Every line in the data must be transcribed exactly.

**COLLECTED DATA**
----

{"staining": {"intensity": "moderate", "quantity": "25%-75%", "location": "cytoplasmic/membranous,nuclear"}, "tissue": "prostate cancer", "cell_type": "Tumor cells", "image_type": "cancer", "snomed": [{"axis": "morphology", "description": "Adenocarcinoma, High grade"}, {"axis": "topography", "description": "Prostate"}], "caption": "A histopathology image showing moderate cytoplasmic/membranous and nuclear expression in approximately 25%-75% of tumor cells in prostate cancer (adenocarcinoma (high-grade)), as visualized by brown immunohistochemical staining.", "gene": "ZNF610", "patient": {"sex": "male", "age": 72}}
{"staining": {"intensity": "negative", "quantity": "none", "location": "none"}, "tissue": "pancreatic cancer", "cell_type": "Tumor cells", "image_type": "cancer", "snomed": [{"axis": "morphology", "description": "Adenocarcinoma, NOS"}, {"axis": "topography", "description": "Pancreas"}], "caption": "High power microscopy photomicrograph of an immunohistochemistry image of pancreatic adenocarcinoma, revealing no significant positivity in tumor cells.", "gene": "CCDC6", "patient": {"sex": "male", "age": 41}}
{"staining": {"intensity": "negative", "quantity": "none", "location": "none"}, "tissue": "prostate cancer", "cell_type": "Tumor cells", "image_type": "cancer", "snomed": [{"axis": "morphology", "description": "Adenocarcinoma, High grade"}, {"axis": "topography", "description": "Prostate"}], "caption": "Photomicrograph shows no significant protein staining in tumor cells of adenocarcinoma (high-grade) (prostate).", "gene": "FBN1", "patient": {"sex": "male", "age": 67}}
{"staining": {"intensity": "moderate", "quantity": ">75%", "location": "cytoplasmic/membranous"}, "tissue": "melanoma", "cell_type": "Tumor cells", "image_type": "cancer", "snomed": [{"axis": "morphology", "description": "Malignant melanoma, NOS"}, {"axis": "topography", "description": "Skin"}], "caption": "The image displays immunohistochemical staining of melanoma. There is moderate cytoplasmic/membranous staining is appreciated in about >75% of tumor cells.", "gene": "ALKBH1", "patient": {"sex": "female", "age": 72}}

----

**TASK SOLUTION**
{"staining": {"intensity": "moderate", "quantity": "25%-75%", "location": "cytoplasmic/membranous,nuclear"}, "tissue": "prostate cancer", "cell_type": "Tumor cells", "image_type": "cancer", "snomed": [{"axis": "morphology", "description": "Adenocarcinoma, High grade"}, {"axis": "topography", "description": "Prostate"}], "caption": "A histopathology image showing moderate cytoplasmic/membranous and nuclear expression in approximately 25%-75% of tumor cells in prostate cancer (adenocarcinoma (high-grade)), as visualized by brown immunohistochemical staining.", "gene": "ZNF610", "patient": {"sex": "male", "age": 72}}
{"staining": {"intensity": "negative", "quantity": "none", "location": "none"}, "tissue": "pancreatic cancer", "cell_type": "Tumor cells", "image_type": "cancer", "snomed": [{"axis": "morphology", "description": "Adenocarcinoma, NOS"}, {"axis": "topography", "description": "Pancreas"}], "caption": "High power microscopy photomicrograph of an immunohistochemistry image of pancreatic adenocarcinoma, revealing no significant positivity in tumor cells.", "gene": "CCDC6", "patient": {"sex": "male", "age": 41}}
{"staining": {"intensity": "negative", "quantity": "none", "location": "none"}, "tissue": "prostate cancer", "cell_type": "Tumor cells", "image_type": "cancer", "snomed": [{"axis": "morphology", "description": "Adenocarcinoma, High grade"}, {"axis": "topography", "description": "Prostate"}], "caption": "Photomicrograph shows no significant protein staining in tumor cells of adenocarcinoma (high-grade) (prostate).", "gene": "FBN1", "patient": {"sex": "male", "age": 67}}
{"staining": {"intensity": "moderate", "quantity": ">75%", "location": "cytoplasmic/membranous"}, "tissue": "melanoma", "cell_type": "Tumor cells", "image_type": "cancer", "snomed": [{"axis": "morphology", "description": "Malignant melanoma, NOS"}, {"axis": "topography", "description": "Skin"}], "caption": "The image displays immunohistochemical staining of melanoma. There is moderate cytoplasmic/membranous staining is appreciated in about >75% of tumor cells.", "gene": "ALKBH1", "patient": {"sex": "female", "age": 72}}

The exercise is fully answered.